XXVI.
THE END OF THE YEAR, 1807.
While the court was still at Fontainebleau, the Empress received a piece of news, which had been kept back from her for some days, and which added materially to her sorrows. Her widowed mother, Madame Tascher de la Pagerie, whom she had not seen since September, 1790, had died June 2, 1807, at the age of seventy, in her home at Martinique. Josephine, who was much attached to her mother, had done her best to persuade her to come to France, where she would have been sure of the warmest welcome. But that venerable lady had perhaps chosen more wisely in preferring her modest and quiet home to all the splendor and excitement of an Imperial palace. From afar she thought of her daughter at the summit of human happiness; near her, she would often have seen her sad and downcast. By not approaching the throne which, at a distance, appears like a magic seat, but, to use the Emperor's expression, is in fact only an armchair covered with velvet, Napoleon's mother-in-law was spared the sight of much misery, and she died, as she had lived, in peace.
The Emperor left for Italy November 16. 1807, and this departure was for Josephine, already so afflicted, another source of anxiety and sadness, She would gladly have gone with him, and have seen once more Eugene and her granddaughter, who was named after her; but Napoleon had decided otherwise. He was no longer unable to live without his wife, and he no longer thought with La Fontaine that absence was the greatest of evils. He alleged as reason, the inclemency of the winter, said that he should be back early in December—in fact, he did not return to the Tuileries till January 1—and to the Empress's great despair set off without her, leaving her the prey of the liveliest anxiety, the cruelest fears.
In Italy Napoleon received the same ardent flattery as in France. He reached Milan November 22, before Prince Eugene had had time to ride out to meet him. After ovations, reviews, religious ceremonies at the Cathedral, grand performances at the Scala, he went to Venice. Here he was received with all the luxury that used to be displayed at the majestic marriage of the doge and the Adriatic.

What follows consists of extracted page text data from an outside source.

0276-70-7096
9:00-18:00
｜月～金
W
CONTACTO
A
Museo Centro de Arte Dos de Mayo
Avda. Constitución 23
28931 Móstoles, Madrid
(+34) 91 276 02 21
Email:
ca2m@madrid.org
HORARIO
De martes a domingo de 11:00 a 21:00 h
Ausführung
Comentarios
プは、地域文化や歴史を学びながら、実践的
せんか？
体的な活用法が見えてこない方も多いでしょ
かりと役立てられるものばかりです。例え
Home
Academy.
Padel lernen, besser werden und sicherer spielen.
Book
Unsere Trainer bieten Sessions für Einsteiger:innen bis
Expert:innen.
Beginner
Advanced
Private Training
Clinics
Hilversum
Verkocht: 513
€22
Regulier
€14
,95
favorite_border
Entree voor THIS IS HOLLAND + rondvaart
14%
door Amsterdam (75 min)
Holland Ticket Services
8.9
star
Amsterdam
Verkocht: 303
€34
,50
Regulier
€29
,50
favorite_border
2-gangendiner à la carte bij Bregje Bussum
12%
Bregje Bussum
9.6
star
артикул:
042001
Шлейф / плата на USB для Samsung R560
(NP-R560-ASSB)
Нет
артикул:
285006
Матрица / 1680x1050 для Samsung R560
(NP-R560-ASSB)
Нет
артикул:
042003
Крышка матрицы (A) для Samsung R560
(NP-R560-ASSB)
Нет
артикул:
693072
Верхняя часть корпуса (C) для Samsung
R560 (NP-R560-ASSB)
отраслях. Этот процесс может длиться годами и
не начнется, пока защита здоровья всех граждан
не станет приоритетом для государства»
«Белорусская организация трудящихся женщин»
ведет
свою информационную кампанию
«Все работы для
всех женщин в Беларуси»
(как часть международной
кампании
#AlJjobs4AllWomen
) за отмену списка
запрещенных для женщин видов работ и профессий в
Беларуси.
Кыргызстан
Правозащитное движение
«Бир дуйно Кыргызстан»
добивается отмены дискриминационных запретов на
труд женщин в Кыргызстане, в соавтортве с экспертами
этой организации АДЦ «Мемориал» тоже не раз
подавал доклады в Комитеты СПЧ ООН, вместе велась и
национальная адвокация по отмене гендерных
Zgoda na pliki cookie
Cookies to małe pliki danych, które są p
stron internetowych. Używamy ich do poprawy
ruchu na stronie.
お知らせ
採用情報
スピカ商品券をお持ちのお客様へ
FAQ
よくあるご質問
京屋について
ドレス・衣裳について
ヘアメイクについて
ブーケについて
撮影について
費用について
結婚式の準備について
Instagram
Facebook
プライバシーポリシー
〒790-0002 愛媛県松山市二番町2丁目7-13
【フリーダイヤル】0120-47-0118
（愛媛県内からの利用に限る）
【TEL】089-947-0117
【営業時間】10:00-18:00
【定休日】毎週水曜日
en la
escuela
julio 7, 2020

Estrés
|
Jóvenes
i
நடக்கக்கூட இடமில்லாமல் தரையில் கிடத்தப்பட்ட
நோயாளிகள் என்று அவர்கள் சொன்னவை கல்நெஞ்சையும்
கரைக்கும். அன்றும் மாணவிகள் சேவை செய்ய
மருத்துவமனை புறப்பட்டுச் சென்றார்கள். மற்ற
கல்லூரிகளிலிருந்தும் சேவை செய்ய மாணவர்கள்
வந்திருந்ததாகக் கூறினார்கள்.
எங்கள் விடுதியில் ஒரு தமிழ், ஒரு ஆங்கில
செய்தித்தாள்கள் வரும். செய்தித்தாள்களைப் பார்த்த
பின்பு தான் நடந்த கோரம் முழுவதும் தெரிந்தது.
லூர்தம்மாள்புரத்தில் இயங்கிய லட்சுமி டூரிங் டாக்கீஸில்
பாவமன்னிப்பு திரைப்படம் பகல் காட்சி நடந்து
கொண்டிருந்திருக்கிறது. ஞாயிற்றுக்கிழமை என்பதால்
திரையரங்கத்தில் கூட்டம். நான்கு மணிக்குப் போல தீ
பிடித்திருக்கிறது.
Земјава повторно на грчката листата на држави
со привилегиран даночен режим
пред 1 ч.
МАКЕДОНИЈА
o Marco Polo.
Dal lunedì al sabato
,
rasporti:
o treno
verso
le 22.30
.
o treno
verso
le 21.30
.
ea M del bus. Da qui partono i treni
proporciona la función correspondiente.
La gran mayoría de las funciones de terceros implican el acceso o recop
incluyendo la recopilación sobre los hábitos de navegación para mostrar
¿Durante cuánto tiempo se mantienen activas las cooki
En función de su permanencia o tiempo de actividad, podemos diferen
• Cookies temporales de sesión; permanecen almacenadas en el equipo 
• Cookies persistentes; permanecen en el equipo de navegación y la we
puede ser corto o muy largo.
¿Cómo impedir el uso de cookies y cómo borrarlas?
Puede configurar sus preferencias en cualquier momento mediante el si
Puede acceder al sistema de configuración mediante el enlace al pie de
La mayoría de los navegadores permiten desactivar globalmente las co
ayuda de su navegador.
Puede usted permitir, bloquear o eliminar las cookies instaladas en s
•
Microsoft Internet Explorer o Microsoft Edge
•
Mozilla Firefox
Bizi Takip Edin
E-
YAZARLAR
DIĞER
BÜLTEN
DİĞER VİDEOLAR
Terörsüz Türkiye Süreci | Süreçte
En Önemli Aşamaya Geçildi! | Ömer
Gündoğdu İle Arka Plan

When he reached Fusina, he entered a gondola rowed by men in satin coats embroidered with gold. He entered the grand canal beneath an arch of triumph between a double line of boats adorned with festoons and garlands. At the Venice theatre he saw a grand performance representing Olympus, and then was played, amid applause, the popular air, Napoleone it grande. He had with him in Venice his brother Joseph, King of Naples; his sister, Elisa Bacciochi, Princess of Lucca; his step-son, Prince Eugene, Viceroy of Italy; the King and Queen of Bavaria, the father-in-law and mother-in-law of this Prince; Murat, Grand Duke of Berg, and Berthier, Prince of Neufchâtel. He left Venice December 8, dining at Treviso. The 11th he was at Udine, and the 14th at Mantua.
It was in this city that he had a secret interview with his brother Lucien, with whom he wished to be reconciled, but on one absolute condition, sine qua non. It will be remembered that Lucien, against the First Consul's wishes, had married Alexandrine de Bleschamps, widow of M. Jouberthon; who, after being a broker in Paris, had died in Saint Domingo, whither he had followed the French expedition. Napoleon, who was anxious to marry Lucien with Queen Marie Louise, daughter of Charles IV. of Spain, and widow of Louis I., King of Etruria, wished to annul this marriage. But this brilliant offer had been peremptorily declined by the man who preferred a woman's love to a crown. In the spring of 1804 Lucien had voluntarily left France to seek in Rome an asylum from his brother's incessant reproaches and demands. His mother, Madame Letitia, who thoroughly approved of him, had followed him to Rome, and the Emperor had met with some difficulty in persuading her to return to Paris, which she only did after the coronation. M. de Méneval went by night to fetch Lucien from the inn where he was staying, and led him mysteriously to the palace which the Emperor occupied. Laden, instead of falling in his brother's arms, greeted him coldly, with dignified reserve.
Stanislas de Girardia, in his interesting "Journal," has recounted the interview of the two brothers, as he heard it from Lucien himself. They said very much what follows:—
"Well, sir, do you still told to Madame Jouberthon and her son?"
"Madame Jouberthon is my wife, and her son is my son."
"No, no, since it is a marriage which I do not recognize, and consequently null."